**EXERCISE DESCRIPTION**
Reproduce the records in full. Alter nothing.

(Dataset entries)
┏━━

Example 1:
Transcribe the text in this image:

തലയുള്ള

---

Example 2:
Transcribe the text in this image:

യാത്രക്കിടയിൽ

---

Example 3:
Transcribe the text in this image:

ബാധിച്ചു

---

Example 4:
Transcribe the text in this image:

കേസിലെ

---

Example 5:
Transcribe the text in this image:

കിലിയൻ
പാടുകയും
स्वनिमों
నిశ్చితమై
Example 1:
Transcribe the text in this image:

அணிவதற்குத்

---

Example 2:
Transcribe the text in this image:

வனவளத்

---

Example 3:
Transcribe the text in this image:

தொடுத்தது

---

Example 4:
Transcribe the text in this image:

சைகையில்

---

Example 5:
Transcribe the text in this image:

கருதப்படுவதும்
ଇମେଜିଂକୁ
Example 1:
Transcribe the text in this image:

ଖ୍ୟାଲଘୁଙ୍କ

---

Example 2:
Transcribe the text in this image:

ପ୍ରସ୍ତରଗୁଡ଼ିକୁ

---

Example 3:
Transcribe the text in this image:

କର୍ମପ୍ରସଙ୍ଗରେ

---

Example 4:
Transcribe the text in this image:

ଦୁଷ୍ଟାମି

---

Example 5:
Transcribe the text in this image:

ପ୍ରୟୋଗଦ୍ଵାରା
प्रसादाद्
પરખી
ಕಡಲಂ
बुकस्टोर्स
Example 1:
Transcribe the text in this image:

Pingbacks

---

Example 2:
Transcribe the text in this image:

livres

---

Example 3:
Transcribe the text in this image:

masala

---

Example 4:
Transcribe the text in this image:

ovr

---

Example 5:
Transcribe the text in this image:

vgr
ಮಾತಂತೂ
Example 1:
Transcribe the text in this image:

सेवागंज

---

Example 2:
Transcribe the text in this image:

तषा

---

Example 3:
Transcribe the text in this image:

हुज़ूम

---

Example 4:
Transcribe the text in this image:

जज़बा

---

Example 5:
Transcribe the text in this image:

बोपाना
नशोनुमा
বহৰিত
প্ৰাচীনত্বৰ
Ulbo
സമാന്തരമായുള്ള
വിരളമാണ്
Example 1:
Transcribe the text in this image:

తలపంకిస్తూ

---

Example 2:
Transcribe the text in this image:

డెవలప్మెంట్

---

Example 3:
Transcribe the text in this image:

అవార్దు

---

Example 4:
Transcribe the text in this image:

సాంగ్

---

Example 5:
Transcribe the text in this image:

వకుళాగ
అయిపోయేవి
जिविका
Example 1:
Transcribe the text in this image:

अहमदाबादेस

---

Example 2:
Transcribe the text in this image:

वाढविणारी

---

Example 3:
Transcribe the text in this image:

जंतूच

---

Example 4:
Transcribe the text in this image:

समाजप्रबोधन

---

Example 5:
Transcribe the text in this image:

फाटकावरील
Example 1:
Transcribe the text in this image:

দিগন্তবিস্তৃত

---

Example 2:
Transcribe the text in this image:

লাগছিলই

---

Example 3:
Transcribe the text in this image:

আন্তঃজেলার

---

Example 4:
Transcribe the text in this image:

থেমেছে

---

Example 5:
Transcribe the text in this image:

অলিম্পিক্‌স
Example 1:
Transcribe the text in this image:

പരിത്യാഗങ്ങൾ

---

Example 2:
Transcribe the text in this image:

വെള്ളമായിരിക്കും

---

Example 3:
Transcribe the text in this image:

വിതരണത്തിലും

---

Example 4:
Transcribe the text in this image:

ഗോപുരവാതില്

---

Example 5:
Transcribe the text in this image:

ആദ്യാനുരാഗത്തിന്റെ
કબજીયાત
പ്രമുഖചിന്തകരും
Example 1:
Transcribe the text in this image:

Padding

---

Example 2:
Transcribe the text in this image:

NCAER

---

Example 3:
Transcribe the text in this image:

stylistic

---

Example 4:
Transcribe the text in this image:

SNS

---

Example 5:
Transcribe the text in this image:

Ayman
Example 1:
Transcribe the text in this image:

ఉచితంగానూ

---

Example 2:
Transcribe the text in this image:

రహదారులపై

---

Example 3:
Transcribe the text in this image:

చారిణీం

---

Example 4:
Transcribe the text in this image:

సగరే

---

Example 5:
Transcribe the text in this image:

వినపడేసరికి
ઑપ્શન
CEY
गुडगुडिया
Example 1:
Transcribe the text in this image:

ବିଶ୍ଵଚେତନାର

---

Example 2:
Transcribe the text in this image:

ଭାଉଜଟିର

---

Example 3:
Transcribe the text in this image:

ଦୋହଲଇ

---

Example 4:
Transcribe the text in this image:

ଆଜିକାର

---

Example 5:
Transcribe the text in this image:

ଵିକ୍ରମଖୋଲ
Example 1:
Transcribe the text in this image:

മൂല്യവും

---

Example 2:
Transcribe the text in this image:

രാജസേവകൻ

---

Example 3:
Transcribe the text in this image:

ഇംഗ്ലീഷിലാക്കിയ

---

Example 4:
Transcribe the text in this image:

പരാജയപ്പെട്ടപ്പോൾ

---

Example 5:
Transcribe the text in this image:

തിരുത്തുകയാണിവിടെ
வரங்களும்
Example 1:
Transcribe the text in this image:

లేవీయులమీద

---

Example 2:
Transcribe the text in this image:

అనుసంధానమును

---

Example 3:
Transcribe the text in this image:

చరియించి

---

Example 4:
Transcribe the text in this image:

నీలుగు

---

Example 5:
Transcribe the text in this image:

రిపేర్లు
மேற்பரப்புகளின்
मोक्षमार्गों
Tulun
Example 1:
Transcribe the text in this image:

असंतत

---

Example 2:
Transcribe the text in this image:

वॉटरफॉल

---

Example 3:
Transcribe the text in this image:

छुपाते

┗━━

**OUTPUT OF THE TASK**
Example 1:
Transcribe the text in this image:

തലയുള്ള

---

Example 2:
Transcribe the text in this image:

യാത്രക്കിടയിൽ

---

Example 3:
Transcribe the text in this image:

ബാധിച്ചു

---

Example 4:
Transcribe the text in this image:

കേസിലെ

---

Example 5:
Transcribe the text in this image:

കിലിയൻ
പാടുകയും
स्वनिमों
నిశ్చితమై
Example 1:
Transcribe the text in this image:

அணிவதற்குத்

---

Example 2:
Transcribe the text in this image:

வனவளத்

---

Example 3:
Transcribe the text in this image:

தொடுத்தது

---

Example 4:
Transcribe the text in this image:

சைகையில்

---

Example 5:
Transcribe the text in this image:

கருதப்படுவதும்
ଇମେଜିଂକୁ
Example 1:
Transcribe the text in this image:

ଖ୍ୟାଲଘୁଙ୍କ

---

Example 2:
Transcribe the text in this image:

ପ୍ରସ୍ତରଗୁଡ଼ିକୁ

---

Example 3:
Transcribe the text in this image:

କର୍ମପ୍ରସଙ୍ଗରେ

---

Example 4:
Transcribe the text in this image:

ଦୁଷ୍ଟାମି

---

Example 5:
Transcribe the text in this image:

ପ୍ରୟୋଗଦ୍ଵାରା
प्रसादाद्
પરખી
ಕಡಲಂ
बुकस्टोर्स
Example 1:
Transcribe the text in this image:

Pingbacks

---

Example 2:
Transcribe the text in this image:

livres

---

Example 3:
Transcribe the text in this image:

masala

---

Example 4:
Transcribe the text in this image:

ovr

---

Example 5:
Transcribe the text in this image:

vgr
ಮಾತಂತೂ
Example 1:
Transcribe the text in this image:

सेवागंज

---

Example 2:
Transcribe the text in this image:

तषा

---

Example 3:
Transcribe the text in this image:

हुज़ूम

---

Example 4:
Transcribe the text in this image:

जज़बा

---

Example 5:
Transcribe the text in this image:

बोपाना
नशोनुमा
বহৰিত
প্ৰাচীনত্বৰ
Ulbo
സമാന്തരമായുള്ള
വിരളമാണ്
Example 1:
Transcribe the text in this image:

తలపంకిస్తూ

---

Example 2:
Transcribe the text in this image:

డెవలప్మెంట్

---

Example 3:
Transcribe the text in this image:

అవార్దు

---

Example 4:
Transcribe the text in this image:

సాంగ్

---

Example 5:
Transcribe the text in this image:

వకుళాగ
అయిపోయేవి
जिविका
Example 1:
Transcribe the text in this image:

अहमदाबादेस

---

Example 2:
Transcribe the text in this image:

वाढविणारी

---

Example 3:
Transcribe the text in this image:

जंतूच

---

Example 4:
Transcribe the text in this image:

समाजप्रबोधन

---

Example 5:
Transcribe the text in this image:

फाटकावरील
Example 1:
Transcribe the text in this image:

দিগন্তবিস্তৃত

---

Example 2:
Transcribe the text in this image:

লাগছিলই

---

Example 3:
Transcribe the text in this image:

আন্তঃজেলার

---

Example 4:
Transcribe the text in this image:

থেমেছে

---

Example 5:
Transcribe the text in this image:

অলিম্পিক্‌স
Example 1:
Transcribe the text in this image:

പരിത്യാഗങ്ങൾ

---

Example 2:
Transcribe the text in this image:

വെള്ളമായിരിക്കും

---

Example 3:
Transcribe the text in this image:

വിതരണത്തിലും

---

Example 4:
Transcribe the text in this image:

ഗോപുരവാതില്

---

Example 5:
Transcribe the text in this image:

ആദ്യാനുരാഗത്തിന്റെ
કબજીયાત
പ്രമുഖചിന്തകരും
Example 1:
Transcribe the text in this image:

Padding

---

Example 2:
Transcribe the text in this image:

NCAER

---

Example 3:
Transcribe the text in this image:

stylistic

---

Example 4:
Transcribe the text in this image:

SNS

---

Example 5:
Transcribe the text in this image:

Ayman
Example 1:
Transcribe the text in this image:

ఉచితంగానూ

---

Example 2:
Transcribe the text in this image:

రహదారులపై

---

Example 3:
Transcribe the text in this image:

చారిణీం

---

Example 4:
Transcribe the text in this image:

సగరే

---

Example 5:
Transcribe the text in this image:

వినపడేసరికి
ઑપ્શન
CEY
गुडगुडिया
Example 1:
Transcribe the text in this image:

ବିଶ୍ଵଚେତନାର

---

Example 2:
Transcribe the text in this image:

ଭାଉଜଟିର

---

Example 3:
Transcribe the text in this image:

ଦୋହଲଇ

---

Example 4:
Transcribe the text in this image:

ଆଜିକାର

---

Example 5:
Transcribe the text in this image:

ଵିକ୍ରମଖୋଲ
Example 1:
Transcribe the text in this image:

മൂല്യവും

---

Example 2:
Transcribe the text in this image:

രാജസേവകൻ

---

Example 3:
Transcribe the text in this image:

ഇംഗ്ലീഷിലാക്കിയ

---

Example 4:
Transcribe the text in this image:

പരാജയപ്പെട്ടപ്പോൾ

---

Example 5:
Transcribe the text in this image:

തിരുത്തുകയാണിവിടെ
வரங்களும்
Example 1:
Transcribe the text in this image:

లేవీయులమీద

---

Example 2:
Transcribe the text in this image:

అనుసంధానమును

---

Example 3:
Transcribe the text in this image:

చరియించి

---

Example 4:
Transcribe the text in this image:

నీలుగు

---

Example 5:
Transcribe the text in this image:

రిపేర్లు
மேற்பரப்புகளின்
मोक्षमार्गों
Tulun
Example 1:
Transcribe the text in this image:

असंतत

---

Example 2:
Transcribe the text in this image:

वॉटरफॉल

---

Example 3:
Transcribe the text in this image:

छुपाते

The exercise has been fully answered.